Optimizing Learning-to-Rank Models for Ex-Post Fair Relevance
Learning-to-rank (LTR) models rank items based on specific features, aiming to maximize ranking utility by prioritizing highly relevant items. However, optimizing only for ranking utility can lead to representational harm and may fail to address implicit bias in relevance scores. Prior studies introduced algorithms to train stochastic ranking models, such as the Plackett-Luce ranking model, that maximize expected ranking utility while achieving fairness in expectation (ex-ante fairness). Still, every sampled ranking may not satisfy group fairness (ex-post fairness). Post-processing methods ensure ex-post fairness; however, the LTR model lacks awareness of this step, creating a mismatch between the objective function the LTR model optimizes and the one it is supposed to optimize. In this paper, we first propose a novel objective where the relevance (or the expected ranking utility) is computed over only those rankings that satisfy given representation constraints for groups of items. We call this the ex-post fair relevance. We then give a framework for training Group-Fair LTR models to maximize our proposed ranking objective.

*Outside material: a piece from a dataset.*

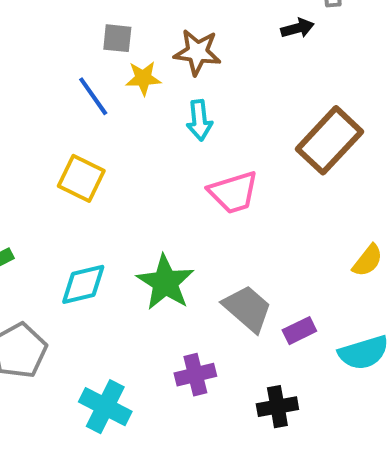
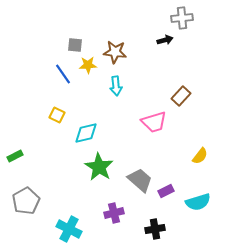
brown rectangle: (330, 140) -> (181, 96), size x0.6
yellow square: (81, 178) -> (57, 115), size x0.7
pink trapezoid: (233, 192) -> (154, 122), moved
cyan diamond: (83, 284) -> (86, 133), moved

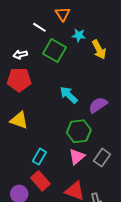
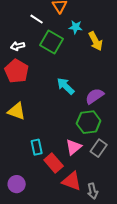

Leveraging an efficient sampler for ex-post group-fair rankings and efficient algorithms to train the Plackett-Luce LTR model, we demonstrate their use in training the Group-Fair Plackett-Luce model in our framework. Experiments on MovieLens and Kiva datasets reveal improved fairness and relevance with our group-fair Plackett-Luce model compared to post-processing. In scenarios with implicit bias, our algorithm generally outperforms existing LTR baselines in both fairness and relevance.